Phase diagrams for sticky rods in bulk and in a monolayer from a lattice free-energy functional for anisotropic particles with depletion attractions

A density functional of fundamental measure type for a lattice model of anisotropic particles with hard-core repulsions and effective attractions is derived in the spirit of the Asakura-Oosawa model. Through polymeric lattice particles of various size and shape, effective attractions of different strength and range between the colloids can be generated. The functional is applied to the determination of phase diagrams for sticky rods of length $L$ in two dimensions, in three dimensions, and in a monolayer system on a neutral substrate. In all cases, there is a competition between ordering and gas-liquid transitions. In two dimensions, this gives rise to a tricritical point, whereas in three dimensions, the isotropic–nematic transition crosses over smoothly to a gas-nematic liquid transition. The richest phase behavior is found for the monolayer system. For $L=2$, two stable critical points are found corresponding to a standard gas-liquid transition and a nematic liquid-liquid transition. For $L=3$, the gas-liquid transition becomes metastable.

Figure 1

(a) A representation of the lattice model in 2D. Particle ${\mathcal{L}}_i$ is fully specified by its size vector ${\mathbf{L}}_i=(L_x^i,L_y^i)$ and its position (blue dot) at ${\mathbf{s}}_i=(x_{\min }^i,y_{\min }^i)$. (b) Overlap of two or more particles is forbidden due to their mutual hard-core interaction. (c) Short-ranged, sticky attraction between the particles. The strength of the attractive interaction is proportional to the number of neighboring lattice sites (length of bold red lines).

---

» Questions on the material:
1 – List the systems in which the text on sticky rods determines phase diagrams using the functional.
2 – Continue the text on sticky rods from the end of the Figure 1 caption.

Entries taken from a collection:

---

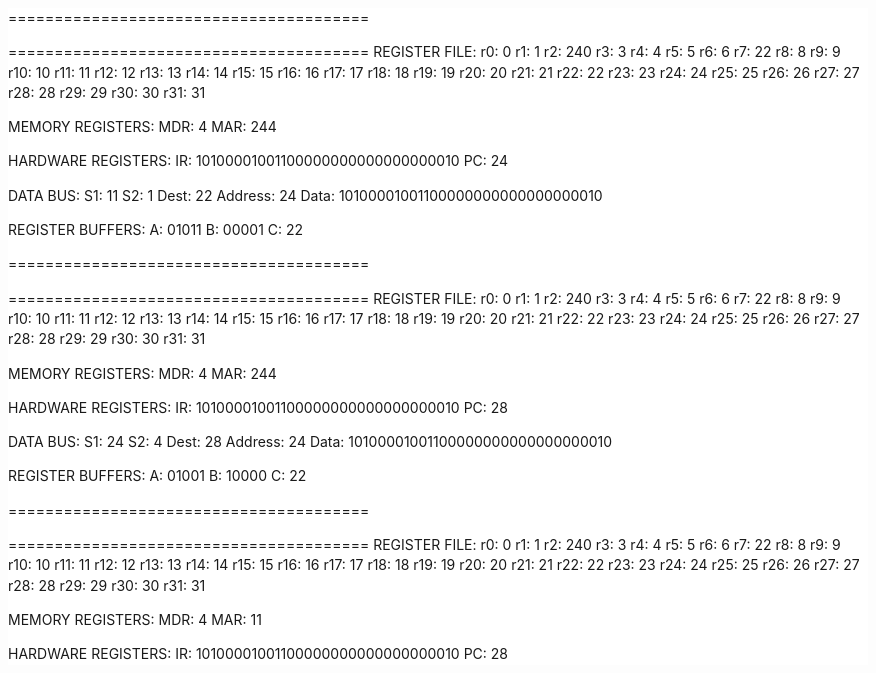 
=======================================

=======================================
REGISTER FILE:
r0: 0 r1: 1 r2: 240 r3: 3 r4: 4 r5: 5 r6: 6 r7: 22 r8: 8 r9: 9 r10: 10 r11: 11 r12: 12 r13: 13 r14: 14 r15: 15 r16: 16 r17: 17 r18: 18 r19: 19 r20: 20 r21: 21 r22: 22 r23: 23 r24: 24 r25: 25 r26: 26 r27: 27 r28: 28 r29: 29 r30: 30 r31: 31

MEMORY REGISTERS:
MDR: 4 MAR: 244


HARDWARE REGISTERS:
IR: 10100001001100000000000000000010 PC: 24


DATA BUS:
S1: 11 S2: 1 Dest: 22 Address: 24 Data: 10100001001100000000000000000010


REGISTER BUFFERS:
A: 01011 B: 00001 C: 22


=======================================

=======================================
REGISTER FILE:
r0: 0 r1: 1 r2: 240 r3: 3 r4: 4 r5: 5 r6: 6 r7: 22 r8: 8 r9: 9 r10: 10 r11: 11 r12: 12 r13: 13 r14: 14 r15: 15 r16: 16 r17: 17 r18: 18 r19: 19 r20: 20 r21: 21 r22: 22 r23: 23 r24: 24 r25: 25 r26: 26 r27: 27 r28: 28 r29: 29 r30: 30 r31: 31

MEMORY REGISTERS:
MDR: 4 MAR: 244


HARDWARE REGISTERS:
IR: 10100001001100000000000000000010 PC: 28


DATA BUS:
S1: 24 S2: 4 Dest: 28 Address: 24 Data: 10100001001100000000000000000010


REGISTER BUFFERS:
A: 01001 B: 10000 C: 22


=======================================

=======================================
REGISTER FILE:
r0: 0 r1: 1 r2: 240 r3: 3 r4: 4 r5: 5 r6: 6 r7: 22 r8: 8 r9: 9 r10: 10 r11: 11 r12: 12 r13: 13 r14: 14 r15: 15 r16: 16 r17: 17 r18: 18 r19: 19 r20: 20 r21: 21 r22: 22 r23: 23 r24: 24 r25: 25 r26: 26 r27: 27 r28: 28 r29: 29 r30: 30 r31: 31

MEMORY REGISTERS:
MDR: 4 MAR: 11


HARDWARE REGISTERS:
IR: 10100001001100000000000000000010 PC: 28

---

» Answer list:
1 –
- Two dimensions
- Three dimensions
- A monolayer system on a neutral substrate

2 –
Figure 2

A representation of a mixture of colloidal rods and polymers in the lattice model in 2D. Since a polymeric rod occupying only one lattice point does not induce a depletion layer, the minimum allowed polymer size is $L_{\mathrm{p}}=2$. Here we have shown two types of such polymers, ${\mathcal{L}}_{\mathrm{p},1}$ and ${\mathcal{L}}_{\mathrm{p},2}$ with ${\mathbf{L}}_{\mathrm{p},1}=(1,2)$ and ${\mathbf{L}}_{\mathrm{p},2}=(2,1)$ in (a) and ${\mathcal{L}}_{\mathrm{p},3}$ with ${\mathbf{L}}_{\mathrm{p},3}=(2,2)$ (d). Due to our convention on specifying the position of a particle, the depletion layers around the blue colloidal rods are asymmetric as shown in (b) and (e). Overlap of the excluded volumes corresponding to one polymeric rod species increases their available free volume and results in an effective attraction between colloidal rods. The effective attraction is proportional to the overlapping area as well as the corresponding polymer reservoir density ${\rho }_{\mathrm{p},j}^{\mathrm{r}}$. The anisotropic polymeric rods, i.e., ${\mathcal{L}}_{\mathrm{p},1}$ and ${\mathcal{L}}_{\mathrm{p},2}$, induce solely sticky attractions along the rod axis as shown in (c) (the corresponding overlap area is shown by the dark green area), while ${\mathcal{L}}_{\mathrm{p},3}$ induces an edge-edge attraction as well (shown in (f) by the corresponding overlap area in dark brown).

Figure 3

The four FMT weight functions in 2D for a rod with size vector $\mathbf{L}=\left(2,3\right)$. The green circles represents the lattice points at which the weight function is 1. The lattice point $\mathbf{s}$ at which each weight function is evaluated is marked with a blue dot.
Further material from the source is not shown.